---------- Task material ----------
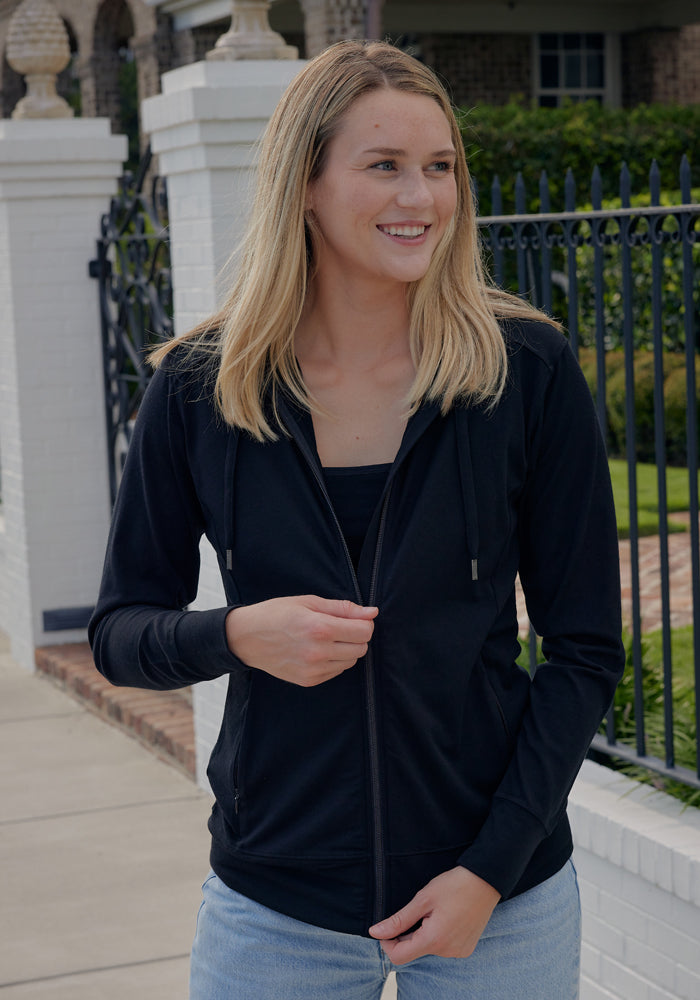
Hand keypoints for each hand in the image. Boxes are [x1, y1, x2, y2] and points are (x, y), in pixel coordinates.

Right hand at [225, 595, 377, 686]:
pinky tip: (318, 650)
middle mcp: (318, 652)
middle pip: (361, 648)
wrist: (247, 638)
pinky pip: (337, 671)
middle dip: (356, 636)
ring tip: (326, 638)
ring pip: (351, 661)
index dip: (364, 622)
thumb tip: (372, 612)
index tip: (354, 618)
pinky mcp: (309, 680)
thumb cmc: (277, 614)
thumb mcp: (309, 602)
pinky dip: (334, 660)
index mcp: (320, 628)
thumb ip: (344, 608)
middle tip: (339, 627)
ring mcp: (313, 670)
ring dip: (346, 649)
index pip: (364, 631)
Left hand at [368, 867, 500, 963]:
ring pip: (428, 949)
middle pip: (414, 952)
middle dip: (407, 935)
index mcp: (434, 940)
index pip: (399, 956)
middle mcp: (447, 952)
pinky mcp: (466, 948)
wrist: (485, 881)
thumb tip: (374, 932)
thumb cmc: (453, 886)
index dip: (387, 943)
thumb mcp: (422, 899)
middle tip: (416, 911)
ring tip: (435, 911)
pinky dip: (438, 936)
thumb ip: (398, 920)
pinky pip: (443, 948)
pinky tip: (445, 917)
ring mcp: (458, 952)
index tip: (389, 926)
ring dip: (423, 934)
----------
Reproduce nothing but the lines from the line containing "index pip: (399, 956)" to the last line of the data, each exactly as written.

→ Written response
index pip: (399, 956)
middle mcp: (447, 952)
pinky mcp: (466, 948)
wrist: (485, 881)
thumb tip: (374, 932)
thumb cmc: (453, 886)
index dip: (387, 943)
thumb mcp: (422, 899)
middle tip: (416, 911)
ring tip: (435, 911)
pinky dip: (438, 936)
thumb ip: (398, 920)
pinky pip: (443, 948)
pinky tip: (445, 917)
ring mcp: (458, 952)
index tip: (389, 926)
ring dip: (423, 934)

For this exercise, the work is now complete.